▸ Activity 1: List every forum username that appears in the thread on Eriocaulon cinereum, counting both the post headers and the quoted reply.

Right now, one of my cinereums has SIX flower stalks and will probably grow some more, and my other one appears to have at least five of those funnel-shaped leaves making way for the flowers. I wonder how long those stalks will continue to grow before "giving up" on ever reaching the surface...? They look so funny, now. Maybe they're trying to receive radio signals from outer space  .

-Naomi


----------



## cpc1007 (Sep 21, 2004)

Eriocaulon cinereum is an annual plant, at least in wild. Back in Taiwan(where E. cinereum is a native plant), you only find this species popular on market at summer time. It 'disappears' from market after the temperature drops. 

It usually stops growing leaves after it starts to develop flowers, and the plant will die eventually after it loses all the leaves. 

People usually cut off the flowers and give it more root ferts to keep the plant growing. I am not sure how well this method works though. 

Max


----------



## victri (Mar 18, 2004)

gnome said:


> Hi, Vic!
> 
> Thank you for chiming in with this neat information. Do you think that these seeds require a dry period of a few weeks or months? Also, would you think it possible to germinate the seeds in wet sand? I was thinking of doing this with Elatine triandra seeds but I forgot about them and they ended up getting crusted onto the bottom of the glass that I was keeping them in. I figure that if I germinate them in sand, I can just start filling the container with water when the plant is ready to be submersed. Soil is always going to be rather messy, I'd think.
> 
> ...

▸ Data shown:
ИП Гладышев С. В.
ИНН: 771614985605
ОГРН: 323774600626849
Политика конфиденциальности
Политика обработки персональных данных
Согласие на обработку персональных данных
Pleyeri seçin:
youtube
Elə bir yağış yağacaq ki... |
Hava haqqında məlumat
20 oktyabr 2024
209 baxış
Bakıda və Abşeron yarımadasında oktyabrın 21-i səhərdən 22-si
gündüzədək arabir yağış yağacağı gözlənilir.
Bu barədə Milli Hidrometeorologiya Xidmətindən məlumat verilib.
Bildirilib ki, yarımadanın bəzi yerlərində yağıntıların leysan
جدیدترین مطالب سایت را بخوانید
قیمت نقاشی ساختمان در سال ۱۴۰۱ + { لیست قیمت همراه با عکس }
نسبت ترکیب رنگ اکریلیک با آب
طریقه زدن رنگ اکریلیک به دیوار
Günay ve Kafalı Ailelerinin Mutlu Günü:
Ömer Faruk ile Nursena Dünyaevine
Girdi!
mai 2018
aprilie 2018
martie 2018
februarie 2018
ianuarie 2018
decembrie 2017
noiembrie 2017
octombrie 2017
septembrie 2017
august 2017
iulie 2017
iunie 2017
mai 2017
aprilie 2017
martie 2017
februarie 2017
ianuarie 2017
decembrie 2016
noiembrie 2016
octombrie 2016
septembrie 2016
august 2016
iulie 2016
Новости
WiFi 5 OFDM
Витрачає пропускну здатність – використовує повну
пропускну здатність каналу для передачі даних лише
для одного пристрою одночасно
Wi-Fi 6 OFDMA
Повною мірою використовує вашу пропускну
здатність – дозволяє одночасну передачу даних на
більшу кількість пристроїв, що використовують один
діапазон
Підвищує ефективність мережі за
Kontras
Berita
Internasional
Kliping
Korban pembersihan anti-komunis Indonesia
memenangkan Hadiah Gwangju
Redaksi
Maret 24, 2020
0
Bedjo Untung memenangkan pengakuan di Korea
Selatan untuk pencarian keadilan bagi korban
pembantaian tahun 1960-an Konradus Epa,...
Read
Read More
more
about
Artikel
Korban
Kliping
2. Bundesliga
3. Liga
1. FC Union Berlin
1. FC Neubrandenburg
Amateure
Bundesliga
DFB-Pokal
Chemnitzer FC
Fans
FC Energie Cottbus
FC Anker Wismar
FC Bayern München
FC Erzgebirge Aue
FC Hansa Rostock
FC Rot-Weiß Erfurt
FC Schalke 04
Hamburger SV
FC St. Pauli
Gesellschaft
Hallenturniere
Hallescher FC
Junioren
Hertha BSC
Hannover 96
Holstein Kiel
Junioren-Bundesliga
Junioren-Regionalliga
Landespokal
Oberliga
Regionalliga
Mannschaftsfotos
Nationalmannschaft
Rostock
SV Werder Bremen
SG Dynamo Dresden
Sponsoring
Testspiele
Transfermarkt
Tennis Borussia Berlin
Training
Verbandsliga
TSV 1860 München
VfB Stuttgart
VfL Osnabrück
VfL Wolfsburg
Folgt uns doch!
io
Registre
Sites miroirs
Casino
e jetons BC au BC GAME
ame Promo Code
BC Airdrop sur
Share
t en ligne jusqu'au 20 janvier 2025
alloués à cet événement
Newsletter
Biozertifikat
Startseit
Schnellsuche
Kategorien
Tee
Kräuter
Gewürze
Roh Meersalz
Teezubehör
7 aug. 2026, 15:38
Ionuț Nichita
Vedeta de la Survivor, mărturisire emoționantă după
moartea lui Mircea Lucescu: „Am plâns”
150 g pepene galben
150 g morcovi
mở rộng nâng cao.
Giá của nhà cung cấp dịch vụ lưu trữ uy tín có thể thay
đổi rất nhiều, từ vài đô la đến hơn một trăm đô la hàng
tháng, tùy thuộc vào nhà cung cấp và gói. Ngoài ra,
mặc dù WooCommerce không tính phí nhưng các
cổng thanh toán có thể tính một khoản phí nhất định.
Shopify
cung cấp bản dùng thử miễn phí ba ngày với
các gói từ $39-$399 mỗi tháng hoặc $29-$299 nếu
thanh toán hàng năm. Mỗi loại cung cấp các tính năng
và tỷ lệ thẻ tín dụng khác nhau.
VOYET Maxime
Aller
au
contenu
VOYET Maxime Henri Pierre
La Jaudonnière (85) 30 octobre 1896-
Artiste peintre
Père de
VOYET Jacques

▸ Activity 2: Copy the records from their first line down through the line containing "Gesellschaft", renaming "Kliping" as "Clipping" everywhere it occurs and leaving all else unchanged.

▸ Problem solution 1:
cpc1007
victri
gnome

▸ Problem solution 2:
ИП Гладышев С. В.
ИНН: 771614985605
ОГРН: 323774600626849
Политика конфиденциальности
Политика обработки персональных данных
Согласие на обработку персональных данных
Pleyeri seçin:
youtube
Elə bir yağış yağacaq ki... |
Hava haqqında məlumat
20 oktyabr 2024
209 baxış
Bakıda və Abşeron yarımadasında oktyabrın 21-i səhərdən 22-si
gündüzədək arabir yağış yağacağı gözlənilir.
Bu barədə Milli Hidrometeorologiya Xidmətindən məlumat verilib.
Bildirilib ki, yarımadanın bəzi yerlərində yağıntıların leysan
جدیدترین مطالب سایت را بخوانید
قیمت نقاشی ساختمان در سال ۱۴۰۱ + { لیست قیمت همراه با عکس }
نسبت ترکیب رنگ اکریلیک با آب
طریقه زدن رنگ اکریلیک به دیوار
Günay ve Kafalı Ailelerinin Mutlu Günü:
Ömer Faruk ile Nursena Dünyaevine
Girdi!
mai 2018
aprilie 2018
martie 2018
februarie 2018
ianuarie 2018
decembrie 2017
noiembrie 2017
octombrie 2017
septembrie 2017
august 2017
iulie 2017
iunie 2017
mai 2017
aprilie 2017
martie 2017
februarie 2017
ianuarie 2017
decembrie 2016
noiembrie 2016
octombrie 2016
septembrie 2016
august 2016
iulie 2016
Новости
WiFi 5 OFDM
Витрачає пропускну здатність – використовує повну
пропускну здатність каналу для передачі даних лише
для одного пристрою одночасно
Wi-Fi 6 OFDMA
Повною мірою використовує вашу пропускну
здатність – дозволяє одночасну передачу даних на
більшу кількість пристроїв, що використовують один
діапазон
Підвищує ефективність мережі за
Kontras
Berita
Internasional
Clipping
Korban pembersihan anti-komunis Indonesia
memenangkan Hadiah Gwangju
Redaksi
Maret 24, 2020
0
Bedjo Untung memenangkan pengakuan di Korea
Selatan untuk pencarian keadilan bagi korban
pembantaian tahun 1960-an Konradus Epa,...
Read
Read More
more
about
Artikel
Korban
Clipping
2. Bundesliga
3. Liga
1. FC Union Berlin
1. FC Neubrandenburg
Amateure
Bundesliga
DFB-Pokal
Chemnitzer FC
Fans
FC Energie Cottbus
FC Anker Wismar
FC Bayern München
FC Erzgebirge Aue
FC Hansa Rostock
FC Rot-Weiß Erfurt
FC Schalke 04
Hamburger SV
FC St. Pauli
Gesellschaft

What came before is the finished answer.